JOE VOGLER WOULD ROLL OVER IN HIS GRAVE
The Alaska Independence Party may not be able to have a candidate for statewide office under its label on the next General Election ballot.
Why? Because it did not field a candidate this year, and not enough AIP-registered voters cast a ballot in the last General Election.
Is this the end of the unique party with a twisted history that includes Gov. Wally Hickel, a possible political assassination, and a secessionist platform?
The party was founded by Joe Vogler in the 1970s. It’s a states-rights party at its core, and strongly constitutionally focused. Among its unusual platforms is the desire to have Alaskans hold a popular vote on statehood.
Vogler moved to Alaska from Kansas in the 1940s, homesteaded in Fairbanks, and was a colorful figure in Alaskan politics, often wearing a fedora hat and a bolo tie, and writing frequent letters to the editor.
In the 1970s, he gathered 15,000 signatures over three weeks calling for Alaska to secede from the United States.
Vogler disappeared on May 30, 1993, weeks before he was scheduled to give a speech to the United Nations on Alaska independence, a speech that was sponsored by the government of Iran.
His body was later found wrapped in a blue tarp in a gravel pit outside of Fairbanks. Many of his friends and supporters viewed his death as a political assassination. Manfried West is still serving out his sentence after having confessed to killing Vogler.
HICKEL YEARS
Gov. Walter Hickel ran an insurgent campaign under the AIP banner and won his race for governor, serving from 1990 to 1994, which remains to this day the party’s most historic electoral outcome.
The Alaskan Independence Party was founded, in part, to promote the citizens’ right to vote on statehood. The group’s charter states: “The Alaskan Independence Party’s goal is the vote we were entitled to in 1958, one choice from among the following four choices:
- Remain a territory.
- Become a separate and independent country.
- Accept commonwealth status.
- Become a state.”
But Hickel didn’t run to secede and never fully supported the platform. He ran as an AIP candidate after meeting with Jack Coghill and Edgar Paul Boyko. The three men swapped nominees on the AIP ticket just prior to the deadline for filing; John Lindauer and Jerry Ward stepped aside and Hickel and Coghill were plugged into the slots. They went on to win the General Election in an abbreviated, sprint style campaign. Late in his term as governor, Hickel returned his party registration to Republican.
PARTY STATUS IN ALASKA NOW IN PERIL
In Alaska, a recognized political party is “an organized group of voters whose candidate for governor received at least three percent of the total votes cast in the preceding general election or whose number of registered voters is equal to at least three percent of the total votes cast for governor.”
The 17,095 registered in the AIP party as of Nov. 3, 2018 comes to 2.97 percent of the 573,798 registered voters, just under the threshold for being a party.
If the race for governor is not on the ballot, the race for United States Senator is used to calculate the three percent. If neither the race for governor nor the race for United States Senator appears on the ballot, the race for United States Representative is used.

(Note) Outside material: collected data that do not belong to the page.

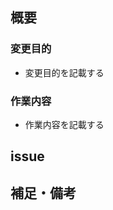 ## 概要
### 変更目的
- 変更目的を記載する
### 作業内容
- 作業内容を記載する

## issue
<!--
  - 関連するissueがある場合は下記のように記載する
    - related #8

  - このPRが取り込まれることで修正済みになるissueがある場合は下記のように記載する
    - fixed #13
-->

## 補足・備考
<!--
  - レビューで見てほしい点や注意点、参考になるサイトなどがあれば記載する
-->
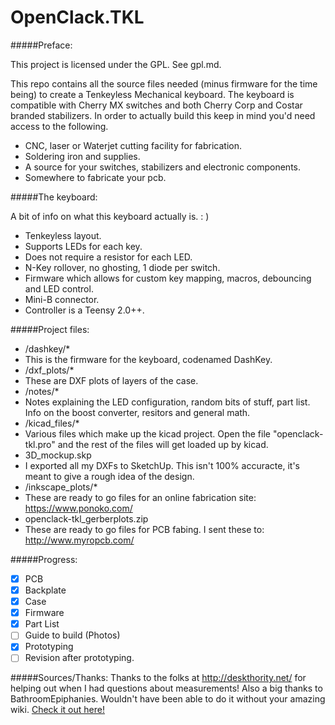 OpenClack.TKL
=========

#####Preface:

This project is licensed under the GPL.  See gpl.md.

This repo contains all the source files needed (minus firmware for the time being) to create a Tenkeyless Mechanical keyboard.  The keyboard is compatible with Cherry MX switches and both Cherry Corp and Costar branded stabilizers.
In order to actually build this keep in mind you'd need access to the following.
- CNC, laser or Waterjet cutting facility for fabrication.
- Soldering iron and supplies.
- A source for your switches, stabilizers and electronic components.
- Somewhere to fabricate your pcb.

#####The keyboard:

A bit of info on what this keyboard actually is. : )
- Tenkeyless layout.
- Supports LEDs for each key.
- Does not require a resistor for each LED.
- N-Key rollover, no ghosting, 1 diode per switch.
- Firmware which allows for custom key mapping, macros, debouncing and LED control.
- Mini-B connector.
- Controller is a Teensy 2.0++.

#####Project files:

- /dashkey/*
 - This is the firmware for the keyboard, codenamed DashKey.
- /dxf_plots/*
 - These are DXF plots of layers of the case.
- /notes/*
 - Notes explaining the LED configuration, random bits of stuff, part list.  Info on the boost converter, resitors and general math.
- /kicad_files/*
 - Various files which make up the kicad project.  Open the file "openclack-tkl.pro" and the rest of the files will get loaded up by kicad.
- 3D_mockup.skp
 - I exported all my DXFs to SketchUp.  This isn't 100% accuracte, it's meant to give a rough idea of the design.
- /inkscape_plots/*
 - These are ready to go files for an online fabrication site: https://www.ponoko.com/
- openclack-tkl_gerberplots.zip
 - These are ready to go files for PCB fabing.  I sent these to: http://www.myropcb.com/
 
#####Progress:

- [X] PCB
- [X] Backplate 
- [X] Case
- [X] Firmware
- [X] Part List
- [ ] Guide to build (Photos)
- [X] Prototyping
- [ ] Revision after prototyping.

#####Sources/Thanks:
Thanks to the folks at http://deskthority.net/ for helping out when I had questions about measurements!
Also a big thanks to BathroomEpiphanies.  Wouldn't have been able to do it without your amazing wiki.
[Check it out here!](http://deskthority.net/wiki/KiCAD_keyboard_PCB_design_guide)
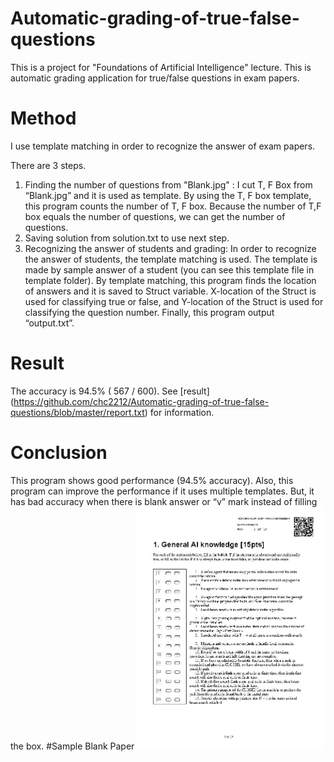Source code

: # Automatic-grading-of-true-false-questions
This is a project for "Foundations of Artificial Intelligence" lecture. This is automatic grading application for true/false questions in exam papers.  
# Method
I use template matching in order to recognize the answer of exam papers. 

There are 3 steps.

1. Finding the number of questions from "Blank.jpg" : I cut T, F Box from “Blank.jpg” and it is used as template. By using the T, F box template, this program counts the number of T, F box. Because the number of T,F box equals the number of questions, we can get the number of questions. 
2. Saving solution from solution.txt to use next step.
3. Recognizing the answer of students and grading: In order to recognize the answer of students, the template matching is used. The template is made by sample answer of a student (you can see this template file in template folder).  By template matching, this program finds the location of answers and it is saved to Struct variable. X-location of the Struct is used for classifying true or false, and Y-location of the Struct is used for classifying the question number. Finally, this program output “output.txt”.

# Result
The accuracy is 94.5% ( 567 / 600). 
See [result] (https://github.com/chc2212/Automatic-grading-of-true-false-questions/blob/master/report.txt) for information.
# Conclusion
This program shows good performance (94.5% accuracy). Also, this program can improve the performance if it uses multiple templates.  But, it has bad accuracy when there is blank answer or “v” mark instead of filling the box. 
#Sample Blank Paper
<img src="https://github.com/chc2212/Automatic-grading-of-true-false-questions/blob/master/Blank.jpg" width="300">
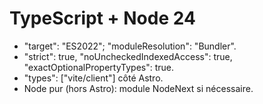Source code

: # TypeScript + Node 24

- "target": "ES2022"; "moduleResolution": "Bundler".
- "strict": true, "noUncheckedIndexedAccess": true, "exactOptionalPropertyTypes": true.
- "types": ["vite/client"] côté Astro.
- Node pur (hors Astro): module NodeNext si nécessaire.
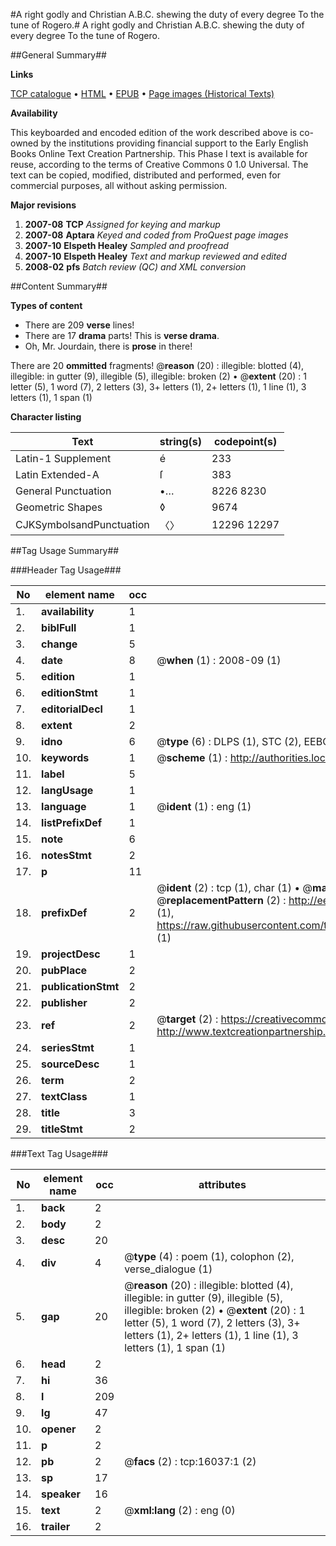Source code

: #A right godly and Christian A.B.C. shewing the duty of every degree To the tune of Rogero.#
A right godly and Christian A.B.C. shewing the duty of every degree To the tune of Rogero.

##General Summary##

**Links**

[TCP catalogue](http://www.ota.ox.ac.uk/tcp/)  • 
[HTML](http://tei.it.ox.ac.uk/tcp/Texts-HTML/free/A11/A11715.html)  • 
[EPUB](http://tei.it.ox.ac.uk/tcp/Texts-EPUB/free/A11/A11715.epub) • 
[Page images (Historical Texts)](https://data.historicaltexts.jisc.ac.uk/view?pubId=eebo-99850809e&pageId=eebo-99850809e-16037-1)

**Availability**

This keyboarded and encoded edition of the
	       work described above is co-owned by the institutions
	       providing financial support to the Early English Books
	       Online Text Creation Partnership. This Phase I text is
	       available for reuse, according to the terms of Creative
	       Commons 0 1.0 Universal. The text can be copied,
	       modified, distributed and performed, even for
	       commercial purposes, all without asking permission.

**Major revisions**

1. __2007-08__ __TCP__ *Assigned for keying and markup*
1. __2007-08__ __Aptara__ *Keyed and coded from ProQuest page images*
1. __2007-10__ __Elspeth Healey__ *Sampled and proofread*
1. __2007-10__ __Elspeth Healey__ *Text and markup reviewed and edited*
1. __2008-02__ __pfs__ *Batch review (QC) and XML conversion*

##Content Summary##

**Types of content**

  * There are 209 **verse** lines!
  * There are 17 **drama** parts! This is **verse drama**.
  * Oh, Mr. Jourdain, there is **prose** in there!

There are 20 **ommitted** fragments! 
 @__reason__ (20) : illegible: blotted (4), illegible: in gutter (9), illegible (5), illegible: broken (2)  •  @__extent__ (20) : 1 letter (5), 1 word (7), 2 letters (3), 3+ letters (1), 2+ letters (1), 1 line (1), 3 letters (1), 1 span (1)

**Character listing**


|Text|string(s)|codepoint(s)|
|---|---|---|
|Latin-1 Supplement|é|233|
|Latin Extended-A|ſ|383|
|General Punctuation|•…|8226 8230|
|Geometric Shapes|◊|9674|
|CJKSymbolsandPunctuation|〈〉|12296 12297|

##Tag Usage Summary##

###Header Tag Usage###

|No|element name|occ|attributes|
|---|---|---|---|
|1.|__availability__|1||
|2.|__biblFull__|1||
|3.|__change__|5||
|4.|__date__|8| @__when__ (1) : 2008-09 (1)|
|5.|__edition__|1||
|6.|__editionStmt__|1||
|7.|__editorialDecl__|1||
|8.|__extent__|2||
|9.|__idno__|6| @__type__ (6) : DLPS (1), STC (2), EEBO-CITATION (1), PROQUEST (1), VID (1)|
|10.|__keywords__|1| @__scheme__ (1) : http://authorities.loc.gov/ (1)|
|11.|__label__|5||
|12.|__langUsage__|1||
|13.|__language__|1| @__ident__ (1) : eng (1)|
|14.|__listPrefixDef__|1||
|15.|__note__|6||
|16.|__notesStmt__|2||
|17.|__p__|11||
|18.|__prefixDef__|2| @__ident__ (2) : tcp (1), char (1)  •  @__matchPattern__ (2) : ([0-9\-]+):([0-9IVX]+) (1), (.+) (1)  •  @__replacementPattern__ (2) : http://eebo.chadwyck.com/downloadtiff?vid=$1&page=$2 (1), https://raw.githubusercontent.com/textcreationpartnership/Texts/master/tcpchars.xml#$1 (1)|
|19.|__projectDesc__|1||
|20.|__pubPlace__|2||
|21.|__publicationStmt__|2||
|22.|__publisher__|2||
|23.|__ref__|2| @__target__ (2) : https://creativecommons.org/publicdomain/zero/1.0/ (1), http://www.textcreationpartnership.org/docs/. (1)|
|24.|__seriesStmt__|1||
|25.|__sourceDesc__|1||
|26.|__term__|2||
|27.|__textClass__|1||
|28.|__title__|3||
|29.|__titleStmt__|2||


###Text Tag Usage###

|No|element name|occ|attributes|
|---|---|---|---|
|1.|__back__|2||
|2.|__body__|2||
|3.|__desc__|20||
|4.|__div__|4| @__type__ (4) : poem (1), colophon (2), verse_dialogue (1)|
|5.|__gap__|20| @__reason__ (20) : illegible: blotted (4), illegible: in gutter (9), illegible (5), illegible: broken (2)  •  @__extent__ (20) : 1 letter (5), 1 word (7), 2 letters (3), 3+ letters (1), 2+ letters (1), 1 line (1), 3 letters (1), 1 span (1)|
|6.|__head__|2||
|7.|__hi__|36||
|8.|__l__|209||
|9.|__lg__|47||
|10.|__opener__|2||
|11.|__p__|2||
|12.|__pb__|2| @__facs__ (2) : tcp:16037:1 (2)|
|13.|__sp__|17||
|14.|__speaker__|16||
|15.|__text__|2| @__xml:lang__ (2) : eng (0)|
|16.|__trailer__|2||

The 2016 General Election did not include the gubernatorial race. Therefore, political parties will maintain their status if their candidate received three percent of the total votes cast for U.S. Senator or if they have registered voters equal in number to at least three percent of the total votes cast for U.S. Senator. That number was 9,343 until the 2018 General Election, according to the Division of Elections.
AIP, it appears, will go into the “recognized group” category, along with Green Party and Constitution Party groups. People may register as members of these political groups, but they are no longer recognized as parties.
POLITICAL GROUPS
In Alaska, a political group is “an organized group of voters seeking status as a recognized political party. To obtain recognized political party status, a political group must file an application with the director of the Division of Elections requesting that the number of registered voters for their group be tracked. The director will recognize the group as a political party upon meeting the requirements of statute.
A political group may field candidates for statewide office in the General Election via petition. These candidates do not participate in Primary Elections but go directly to the General. Gov. Bill Walker was a petition candidate in the General Election.
LIBERTARIANS CONTINUE AS RECOGNIZED PARTY
Libertarians total 7,442 in Alaska, but this small-but-fierce party in Alaska fielded a candidate for governor this year (Billy Toien) and therefore remains a recognized party, even though Toien won less than 2 percent of the vote.
Both Libertarians and AIP candidates typically drain votes from the Republican candidates.